Nearly six out of 10 of us — 57 percent — believe an attack on mass transit is “inevitable,” and only a third believe such an attack could be prevented, according to a poll released yesterday by the Associated Press.
Yet only 9 percent were “very afraid” and 29 percent “somewhat” afraid that they or their loved ones will be the victims — percentages that have remained steady since last year, despite the July 7 terrorist attacks in London.
A majority, 51 percent, approve of President Bush’s handling of terrorism and his foreign policy, up from 45 percent a month ago and the highest rating in that area since March.
The poll of 1,000 persons was conducted July 11-13.

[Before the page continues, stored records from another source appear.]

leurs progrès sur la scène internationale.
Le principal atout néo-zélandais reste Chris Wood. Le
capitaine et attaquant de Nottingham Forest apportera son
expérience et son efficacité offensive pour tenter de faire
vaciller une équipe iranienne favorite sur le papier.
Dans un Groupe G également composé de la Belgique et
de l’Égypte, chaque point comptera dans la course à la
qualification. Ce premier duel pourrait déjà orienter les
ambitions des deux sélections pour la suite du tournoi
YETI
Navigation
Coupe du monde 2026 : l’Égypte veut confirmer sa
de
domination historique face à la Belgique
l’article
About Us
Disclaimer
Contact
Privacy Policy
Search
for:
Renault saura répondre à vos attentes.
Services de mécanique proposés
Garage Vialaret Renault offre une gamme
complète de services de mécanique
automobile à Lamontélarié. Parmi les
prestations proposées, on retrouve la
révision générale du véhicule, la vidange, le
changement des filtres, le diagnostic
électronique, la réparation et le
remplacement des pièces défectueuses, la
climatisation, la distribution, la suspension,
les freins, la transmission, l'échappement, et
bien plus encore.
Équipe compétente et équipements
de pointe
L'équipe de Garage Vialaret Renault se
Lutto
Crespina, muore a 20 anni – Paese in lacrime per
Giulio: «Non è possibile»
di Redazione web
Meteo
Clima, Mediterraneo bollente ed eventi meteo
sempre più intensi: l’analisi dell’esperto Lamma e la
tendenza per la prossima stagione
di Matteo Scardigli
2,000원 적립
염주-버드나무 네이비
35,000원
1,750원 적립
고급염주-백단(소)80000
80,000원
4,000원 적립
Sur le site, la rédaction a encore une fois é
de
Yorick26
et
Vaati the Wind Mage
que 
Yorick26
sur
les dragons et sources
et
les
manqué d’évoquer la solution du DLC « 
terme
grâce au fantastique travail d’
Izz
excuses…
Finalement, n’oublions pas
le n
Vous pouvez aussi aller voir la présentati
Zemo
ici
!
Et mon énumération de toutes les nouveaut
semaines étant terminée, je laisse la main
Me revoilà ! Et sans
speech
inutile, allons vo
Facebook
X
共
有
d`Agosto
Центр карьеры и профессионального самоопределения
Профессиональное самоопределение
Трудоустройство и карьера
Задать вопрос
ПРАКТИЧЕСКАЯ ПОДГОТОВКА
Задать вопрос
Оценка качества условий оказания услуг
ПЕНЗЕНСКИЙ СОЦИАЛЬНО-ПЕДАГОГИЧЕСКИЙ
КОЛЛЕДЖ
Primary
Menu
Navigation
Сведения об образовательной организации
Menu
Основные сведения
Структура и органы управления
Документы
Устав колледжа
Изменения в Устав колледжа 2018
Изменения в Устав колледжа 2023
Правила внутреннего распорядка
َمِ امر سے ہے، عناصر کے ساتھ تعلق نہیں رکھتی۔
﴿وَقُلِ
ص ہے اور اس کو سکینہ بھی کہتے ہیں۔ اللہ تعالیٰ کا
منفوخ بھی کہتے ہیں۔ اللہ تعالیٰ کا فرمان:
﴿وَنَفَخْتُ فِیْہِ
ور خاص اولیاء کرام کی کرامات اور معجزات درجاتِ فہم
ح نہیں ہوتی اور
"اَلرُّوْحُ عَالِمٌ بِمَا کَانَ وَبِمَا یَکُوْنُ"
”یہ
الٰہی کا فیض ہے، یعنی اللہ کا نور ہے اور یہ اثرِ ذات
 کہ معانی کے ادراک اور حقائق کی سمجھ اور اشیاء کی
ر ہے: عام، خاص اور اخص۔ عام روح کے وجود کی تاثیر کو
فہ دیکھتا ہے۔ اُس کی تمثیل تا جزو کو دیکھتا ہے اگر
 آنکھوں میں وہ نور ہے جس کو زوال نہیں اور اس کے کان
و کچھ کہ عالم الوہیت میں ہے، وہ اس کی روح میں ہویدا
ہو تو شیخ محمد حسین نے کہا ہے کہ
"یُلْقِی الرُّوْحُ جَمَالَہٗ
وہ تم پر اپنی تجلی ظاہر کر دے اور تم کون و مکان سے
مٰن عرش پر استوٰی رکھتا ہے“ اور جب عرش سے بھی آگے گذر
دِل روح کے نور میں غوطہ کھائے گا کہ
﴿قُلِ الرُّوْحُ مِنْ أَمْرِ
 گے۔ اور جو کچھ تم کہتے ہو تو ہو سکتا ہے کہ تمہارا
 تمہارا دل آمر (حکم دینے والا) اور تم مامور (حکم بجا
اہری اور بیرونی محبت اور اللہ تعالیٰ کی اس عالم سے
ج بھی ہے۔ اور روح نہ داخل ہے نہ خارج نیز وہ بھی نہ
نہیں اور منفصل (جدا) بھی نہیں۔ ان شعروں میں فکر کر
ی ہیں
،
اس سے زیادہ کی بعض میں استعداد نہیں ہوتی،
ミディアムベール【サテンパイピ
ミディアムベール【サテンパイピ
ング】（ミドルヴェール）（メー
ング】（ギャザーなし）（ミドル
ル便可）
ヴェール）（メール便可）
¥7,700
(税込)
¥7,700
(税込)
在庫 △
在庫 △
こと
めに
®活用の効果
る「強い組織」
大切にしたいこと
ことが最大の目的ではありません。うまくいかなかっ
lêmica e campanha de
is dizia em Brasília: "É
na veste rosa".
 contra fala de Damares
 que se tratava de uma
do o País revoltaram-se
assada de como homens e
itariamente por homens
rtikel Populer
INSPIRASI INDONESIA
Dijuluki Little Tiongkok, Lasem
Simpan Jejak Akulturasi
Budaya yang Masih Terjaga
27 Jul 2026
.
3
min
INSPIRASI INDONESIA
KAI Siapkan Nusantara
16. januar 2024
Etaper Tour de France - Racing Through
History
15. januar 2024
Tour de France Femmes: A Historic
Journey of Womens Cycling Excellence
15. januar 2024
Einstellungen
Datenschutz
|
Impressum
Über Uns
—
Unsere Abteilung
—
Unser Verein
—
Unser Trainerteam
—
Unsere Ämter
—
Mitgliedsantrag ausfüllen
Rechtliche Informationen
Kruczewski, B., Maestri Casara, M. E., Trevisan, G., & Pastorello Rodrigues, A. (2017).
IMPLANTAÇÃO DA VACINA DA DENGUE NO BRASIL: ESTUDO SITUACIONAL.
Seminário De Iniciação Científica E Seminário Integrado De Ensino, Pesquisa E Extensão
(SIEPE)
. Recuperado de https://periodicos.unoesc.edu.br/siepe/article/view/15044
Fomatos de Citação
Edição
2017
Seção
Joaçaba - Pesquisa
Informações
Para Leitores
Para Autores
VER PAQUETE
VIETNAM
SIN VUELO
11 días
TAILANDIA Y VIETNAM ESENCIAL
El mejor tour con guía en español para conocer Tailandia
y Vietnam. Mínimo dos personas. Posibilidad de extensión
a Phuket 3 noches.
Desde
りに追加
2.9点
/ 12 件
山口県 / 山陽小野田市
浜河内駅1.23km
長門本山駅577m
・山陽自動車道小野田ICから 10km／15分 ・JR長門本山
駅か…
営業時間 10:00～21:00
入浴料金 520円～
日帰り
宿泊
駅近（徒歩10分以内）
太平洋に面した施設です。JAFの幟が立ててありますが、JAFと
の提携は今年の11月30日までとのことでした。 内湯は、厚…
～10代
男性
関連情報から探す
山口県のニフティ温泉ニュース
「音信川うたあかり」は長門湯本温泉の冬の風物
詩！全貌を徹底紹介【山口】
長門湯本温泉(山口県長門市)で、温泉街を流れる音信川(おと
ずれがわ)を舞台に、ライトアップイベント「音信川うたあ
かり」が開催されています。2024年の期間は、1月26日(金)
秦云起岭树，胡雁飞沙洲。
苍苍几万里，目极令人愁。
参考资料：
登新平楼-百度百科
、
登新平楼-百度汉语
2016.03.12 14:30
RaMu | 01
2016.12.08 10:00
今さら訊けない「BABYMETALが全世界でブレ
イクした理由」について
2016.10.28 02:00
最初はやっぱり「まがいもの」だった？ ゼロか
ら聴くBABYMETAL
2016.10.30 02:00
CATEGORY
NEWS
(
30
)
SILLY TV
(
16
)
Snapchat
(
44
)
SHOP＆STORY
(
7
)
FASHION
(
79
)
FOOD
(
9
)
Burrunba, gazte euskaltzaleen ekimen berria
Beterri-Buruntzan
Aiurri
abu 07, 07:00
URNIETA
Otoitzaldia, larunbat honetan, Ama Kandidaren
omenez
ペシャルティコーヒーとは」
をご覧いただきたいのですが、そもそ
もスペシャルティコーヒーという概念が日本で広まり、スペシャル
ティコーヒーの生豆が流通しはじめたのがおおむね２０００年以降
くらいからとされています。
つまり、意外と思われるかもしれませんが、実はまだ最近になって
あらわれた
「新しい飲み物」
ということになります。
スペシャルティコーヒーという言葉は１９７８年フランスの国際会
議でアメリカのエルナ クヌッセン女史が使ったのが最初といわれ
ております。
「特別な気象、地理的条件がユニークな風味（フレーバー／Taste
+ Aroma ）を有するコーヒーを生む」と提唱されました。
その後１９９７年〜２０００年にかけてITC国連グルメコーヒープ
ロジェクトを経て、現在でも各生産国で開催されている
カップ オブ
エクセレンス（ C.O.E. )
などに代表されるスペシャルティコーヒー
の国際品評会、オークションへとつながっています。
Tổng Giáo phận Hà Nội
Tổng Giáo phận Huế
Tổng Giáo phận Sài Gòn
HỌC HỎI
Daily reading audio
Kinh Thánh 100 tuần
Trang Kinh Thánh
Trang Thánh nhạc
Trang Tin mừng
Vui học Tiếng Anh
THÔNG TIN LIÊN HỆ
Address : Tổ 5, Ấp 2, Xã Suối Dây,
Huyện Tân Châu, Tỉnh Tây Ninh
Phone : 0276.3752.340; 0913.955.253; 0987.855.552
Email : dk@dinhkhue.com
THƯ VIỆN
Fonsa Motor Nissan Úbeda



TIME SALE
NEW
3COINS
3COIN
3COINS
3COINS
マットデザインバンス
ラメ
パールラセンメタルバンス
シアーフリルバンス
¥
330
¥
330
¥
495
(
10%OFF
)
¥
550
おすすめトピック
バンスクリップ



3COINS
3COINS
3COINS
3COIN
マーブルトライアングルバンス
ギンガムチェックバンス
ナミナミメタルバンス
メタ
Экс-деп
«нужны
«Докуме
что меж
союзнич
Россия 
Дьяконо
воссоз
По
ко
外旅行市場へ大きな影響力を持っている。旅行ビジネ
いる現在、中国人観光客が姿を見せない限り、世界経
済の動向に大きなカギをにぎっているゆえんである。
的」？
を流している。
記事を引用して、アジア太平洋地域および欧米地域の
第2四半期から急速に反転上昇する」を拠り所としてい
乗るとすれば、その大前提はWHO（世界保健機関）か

“I think people are becoming rather hardened to the idea of another terrorist attack. There’s a core of people who worry about it, but the numbers have remained remarkably stable over the last couple of years,” Karlyn Bowman of the American Enterprise Institute, told the AP.
A Fox News poll, meanwhile, had similar findings: 75 percent believe another terrorist attack “causing large numbers of American lives to be lost” is likely in the near future.
Still, 48 percent said the United States is safer today than before September 11; another 54 percent still believe our public transportation systems are safe — with only 11 percent deeming them “not at all safe.”
The Fox poll of 900 adults was conducted July 12-13.
A CNN/USA Today/Gallup poll also indicated that Americans acknowledge, but do not dwell upon, terrorism.
The poll of 1,006 adults conducted July 7-10 found that 55 percent said an act of terrorism on U.S. soil was likely in the next few weeks, with 61 percent saying they were confident the Bush administration could protect U.S. citizens.
In a smaller polling sample of 624 persons taken hours after the London attack, 83 percent said they still felt safe from terrorism, though 69 percent agreed it was a good idea to send passengers through a metal detector before they boarded a train or bus.
And what of the British themselves?
Durham University — about 240 miles northeast of London — conducted an international symposium about “fear in the modern world,” just four days after the London attacks, which left more than 50 dead and hundreds injured.
The gathering featured 28 speakers from seven countries — including two researchers from the City University of New York.
The group asked how “popular emotions shaped political agendas,” and examined challenges faced by cities forced to increase their surveillance and security tactics without alarming the populace.
“Fear has greater currency in western societies than ever before. We are bombarded with information about new risks to our well-being and way of life,” said sociologist Rachel Pain, an organizer.
“However, the stereotype of a Britain paralyzed by fear is misplaced,” she added.